A classmate speaks about his/her personal religious beliefs in a class discussion.

Un/e camarade de classe parle de ses croyances religieuses personnelles lors d'une discussion de classe.

Don't feel like listening

I don't think that is a problem

I listen

I would be interested in hearing my classmate's beliefs and would also share my own.

I would be very interested in what they had to say and compare it to my own beliefs.

I would feel indifferent. Good for them I guess.

i would feel very interested in hearing his/her beliefs and would probably ask many questions.

I would listen with interest.

i would wonder what other people's reaction might be

I'd be interested and have respect for that person for sharing their personal views

I'd listen and that's all, I don't care about other people's religious beliefs.

I'd listen, and try to understand/learn about their religion.

In some circumstances that is ok, but in others I would be annoyed and frustrated.

indifferent / religion is a personal matter and I would agree/disagree with anything

listen and observe

listen attentively

Listen respectfully, feel that it's inappropriate

listen to his/her point of view

listen, learn, compare, discuss

normal, educated

Remind them not to be too personal

ça la/le regarde

c'est son point de vue

ce n'est pas mon probleme

cela ne me dérange pas je suis très ouverte d'esprit!!

Chacun a le droit de croire en ce qu il ou elle veut .

chacun est libre de s'exprimer

en voilà un qui assume ses convictions..

il a le droit de s'exprimer

j'en discute avec chaque personne peut avoir les croyances qu'il veut

je l'a questionne pour en savoir un peu plus sur cette religion

je l'écoute afin de comprendre ses convictions

je l'ecoute

je l'ecoute mais ne me mele pas de la conversation

je l'ecoute pour comprendre sa religion

je la laisse faire, aprés tout ça peux lui faire du bien, tant qu'elle respecte la croyance et les opinoins des autres

je la laisse parler sans prendre part à la conversation

je la laisse parler, elle a le droit de parler de sa religion librement

je la respecte

je le laisse dire meme si je ne suis pas toujours d'accord

je les respecte même si je ne suis pas d'accord

je lui explique mon atheisme

je lui explique que même si Dieu avait existé il est de toute façon mort depuis longtemps

je lui fais part des mes croyances religieuses

je ne dis rien

pas de problème

si cela se prête à la discussion il n'y a aucun problème à cela, sinon je laisse le professeur intervenir s'il y a besoin.

Discussion

Wow, I started a forum topic. Cool! ... anyhow...

From what I saw, most people, on both sides of the Atlantic, wouldn't mind if someone talked about his religious beliefs in a class discussion. Do you really think that it is always ok? I mean, I don't mind if they use it to show their point of view, or to make a connection, or because the class is on religion, but can you think of times when it would not be appropiate? Is there ever a time when the topic would get too religious for a casual class discussion?

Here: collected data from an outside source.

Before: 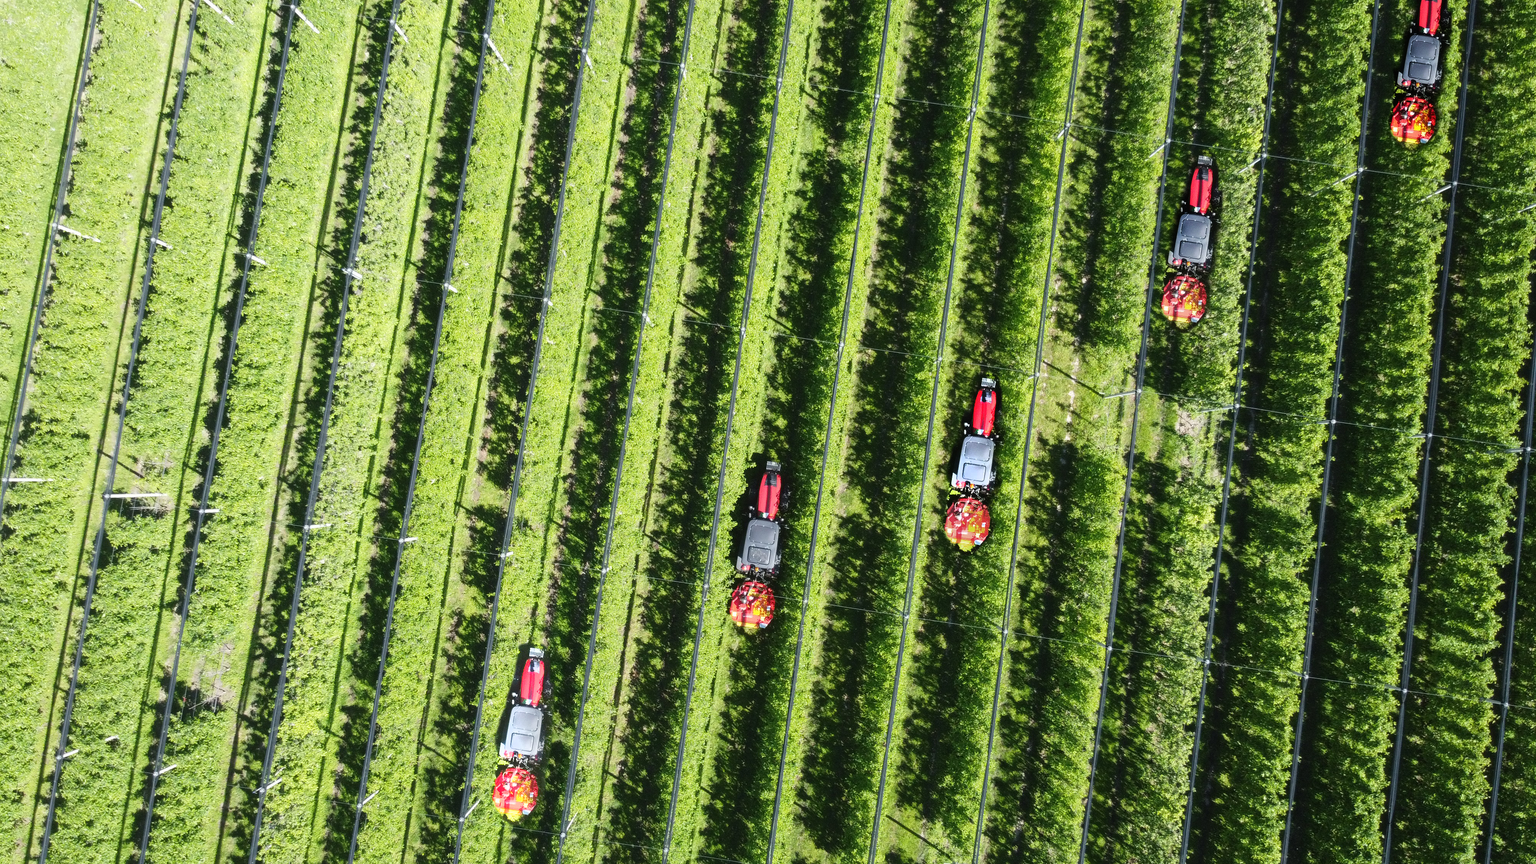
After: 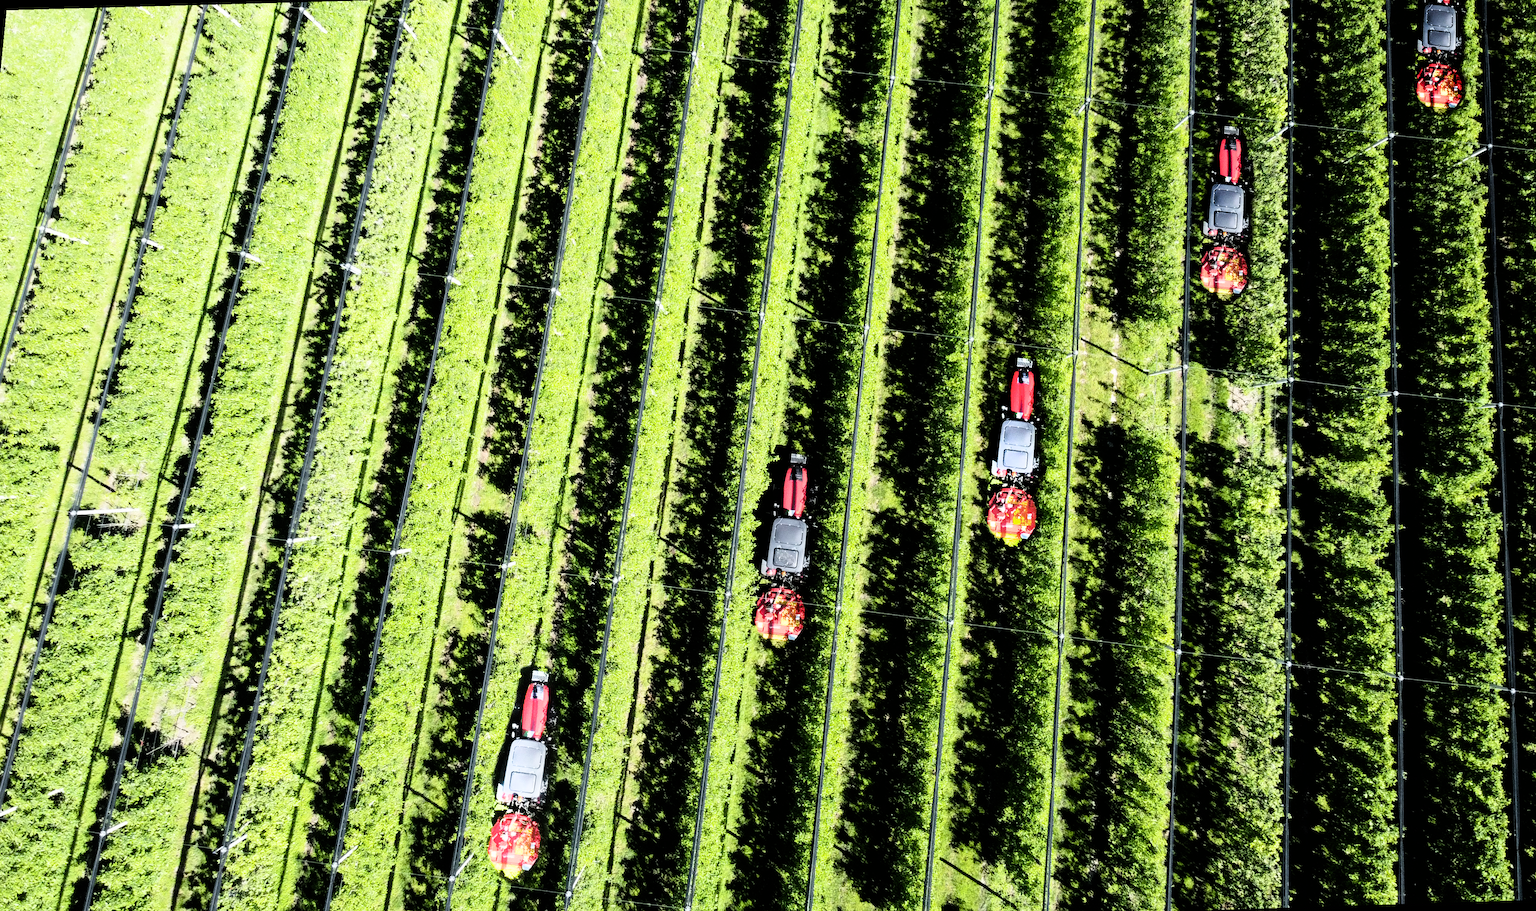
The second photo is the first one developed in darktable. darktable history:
color balance rgb: linear chroma grading › global chroma 10%, global vibrance 10%, contrast 15%, saturation formula JzAzBz (2021)
filmic rgb: black relative exposure -5.42 EV, white relative exposure 2.85 EV, dynamic range scaling -37.73%, hardness 4, contrast 1.605, highlights saturation mix -0.93%
rotate and perspective: rotation -1.68°, lens shift (vertical) -0.146, crop left 0.049, crop right 0.912, crop top 0.032, crop bottom 0.96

I think it's sometimes not okay just because it might make others feel uncomfortable. I know free speech is important and usually one person's right to say something trumps another's right to not be made uncomfortable. However, I feel like if I were in a class where I were in the religious minority and everyone else was talking about their religious views, I might feel uncomfortable or marginalized. Especially at a school like Brandeis, where I don't share the same religion as most of the students and sometimes feel like a bit of an outsider because of it, I would not appreciate being subjected to religious discussions in class.

Je crois que ceci doit être vrai dans le primaire et le secondaire mais à la fac nous devons être assez mature et réfléchi pour pouvoir parler de différence de religion même si l'on est minoritaire, du moins je ne pense pas qu'il y ait ce problème de marginalisation religieuse en france (dans la fac)!?

Je fais moi même parti d'une minorité religieuse de la fac mais ce n'est pas pour autant que je me sens marginalisée.

A partir du moment où tu laisses ta religion en dehors de l'enceinte scolaire tu es l'égal de l'autre. Et j'espère que les autres étudiants me vois comme une étudiante plutôt qu'une personne qui n'a pas la même origine qu'eux.

Et c'est l'un des avantages des écoles françaises: je n'ai jamais eu l'impression d'être différente des autres.

While I know that religion can be the source of heated disagreement, I am surprised that so many on both sides are somewhat uncomfortable discussing it in class. I would be annoyed and maybe even offended if someone discussed religion in a way that I saw as preachy or prostletizing, but I would feel that way no matter where we were. I take a lot of philosophy classes, and it is completely normal for us to discuss the views of our religions, both to compare in a geopolitical sense and to analyze views on ethics, our creation, and life's purpose, and where we get those views.

What is intimidating about this type of discussion outside of the philosophy classroom?